Dr. Leung received the ACG Senior Governor Award in 2004 and ASGE Master Endoscopist Award in 2005 and Master of American College of Gastroenterology in 2010. He was a former Associate Editor for Gastrointestinal Endoscopy and currently Executive Editor-in-Chief for the Journal of Interventional Gastroenterology. He is the author or coauthor of more than 400 peer-reviewed articles, abstracts, and book chapters, as well as 5 books.

Simon K. Lo, MD is the Director of Endoscopy at Cedars-Sinai Medical Center, where he is also the director of the Pancreatic Diseases Program and head of the Interventional Endoscopy Training. He is a Clinical Professor of Medicine at David Geffen School of Medicine at UCLA. He obtained his MD degree from New York University. He completed a gastroenterology fellowship at the Integrated GI Training Program at UCLA. In 1989, he refined his biliary endoscopy skill under renowned Professor Kees Huibregtse at the Academic Medical Center in Amsterdam. He has served on the ASGE and numerous other international society committees and was elected Governor of the American College of Gastroenterology for multiple terms.
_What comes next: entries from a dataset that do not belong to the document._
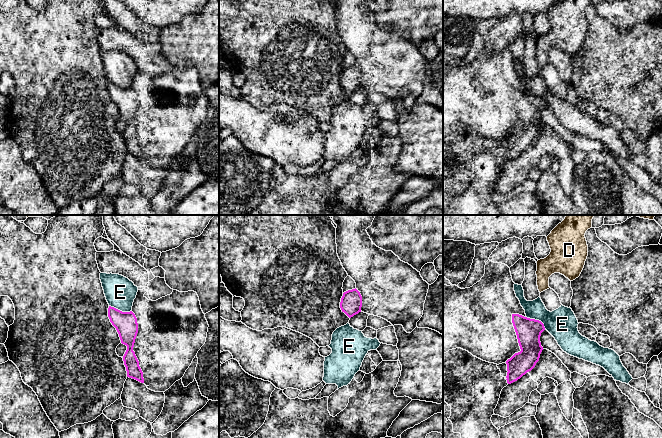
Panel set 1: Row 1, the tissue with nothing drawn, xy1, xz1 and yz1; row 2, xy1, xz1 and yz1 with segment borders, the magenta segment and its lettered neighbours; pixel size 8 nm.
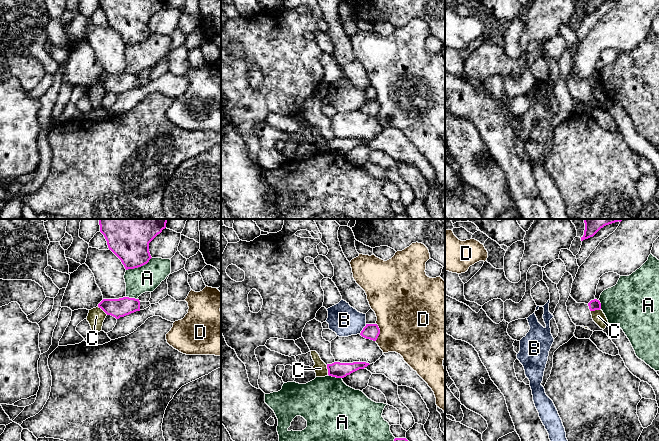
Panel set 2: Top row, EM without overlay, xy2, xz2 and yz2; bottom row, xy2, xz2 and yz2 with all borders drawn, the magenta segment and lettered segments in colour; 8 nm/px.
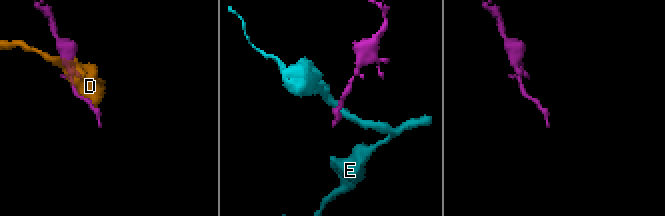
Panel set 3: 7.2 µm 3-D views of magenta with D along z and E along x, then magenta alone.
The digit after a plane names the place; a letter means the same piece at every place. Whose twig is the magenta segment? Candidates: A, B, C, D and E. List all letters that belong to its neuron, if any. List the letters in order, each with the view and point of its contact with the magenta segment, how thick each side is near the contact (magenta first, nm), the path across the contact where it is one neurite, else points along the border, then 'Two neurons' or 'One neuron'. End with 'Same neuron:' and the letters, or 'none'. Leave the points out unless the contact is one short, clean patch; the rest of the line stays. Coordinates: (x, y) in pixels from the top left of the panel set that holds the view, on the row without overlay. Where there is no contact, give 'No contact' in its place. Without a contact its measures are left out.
A: Touches magenta at xy2 (139, 42). Thickness 300 nm (magenta) against 220 nm. Two neurons
B: Touches magenta at xz2 (363, 105). Thickness 130 nm (magenta) against 240 nm. Two neurons
C: Touches magenta at xz2 (328, 146). Thickness 130 nm (magenta) against 110 nm. Two neurons
D: Touches magenta at xz2 (379, 108). Thickness 130 nm (magenta) against 480 nm. Two neurons
E: Touches magenta at xy1 (119, 86). Thickness 180 nm (magenta) against 240 nm. Two neurons
Same neuron: none

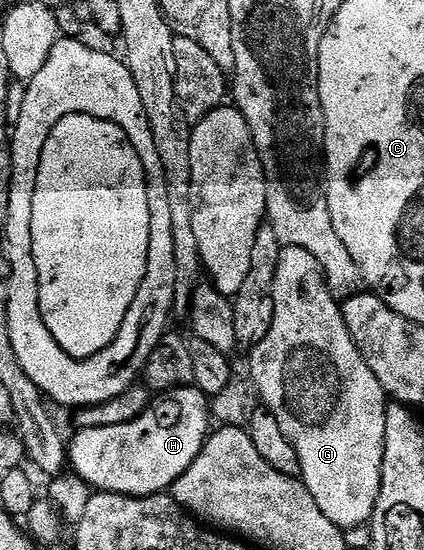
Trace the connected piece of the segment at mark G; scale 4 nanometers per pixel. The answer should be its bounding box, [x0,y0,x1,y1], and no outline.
[249,247,388,529]

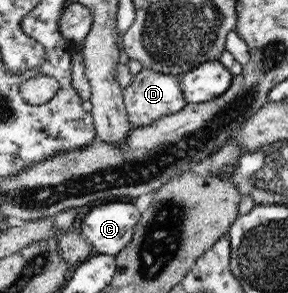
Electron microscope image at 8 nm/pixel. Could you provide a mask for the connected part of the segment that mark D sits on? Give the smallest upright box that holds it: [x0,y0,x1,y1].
[122,68,187,128]

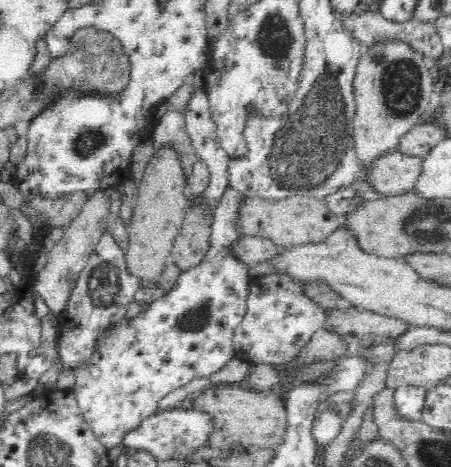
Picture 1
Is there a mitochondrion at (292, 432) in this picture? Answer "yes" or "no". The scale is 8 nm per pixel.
no

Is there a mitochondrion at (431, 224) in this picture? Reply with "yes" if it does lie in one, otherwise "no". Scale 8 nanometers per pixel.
yes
Known for his extensive endoscopy experience and clinical interests, Dr. Lo has evaluated many new technologies to treat GERD, obesity, and mucosal lesions. He pioneered in several small bowel procedures including different platforms of capsule endoscopy and device-assisted enteroscopy. In spite of his diverse skills, he is most noted for his work in endoscopy for pancreatic and biliary diseases. For 21 years, he has organized and co-hosted a highly regarded symposium on pancreatic and biliary endoscopy that features the most recognized biliary endoscopists in the world. He is currently devoting most of his time to building a program to integrate basic science and clinical services for improvement in the understanding and treatment of pancreatitis and pancreatic cancer.

Central to the advancement of health care is the willingness to learn and the commitment to teach. Dr. Lo has learned from some of the most noted figures in endoscopy and GI sciences, while engaging in many educational events in endoscopy here and abroad. He has spoken extensively in many countries and has trained numerous gastroenterologists and GI interventionists over the years. He has also published many articles in the field. He is exceedingly grateful to have the opportunity to work with Dr. Joseph Leung on this very practical and valuable book on endoscopy.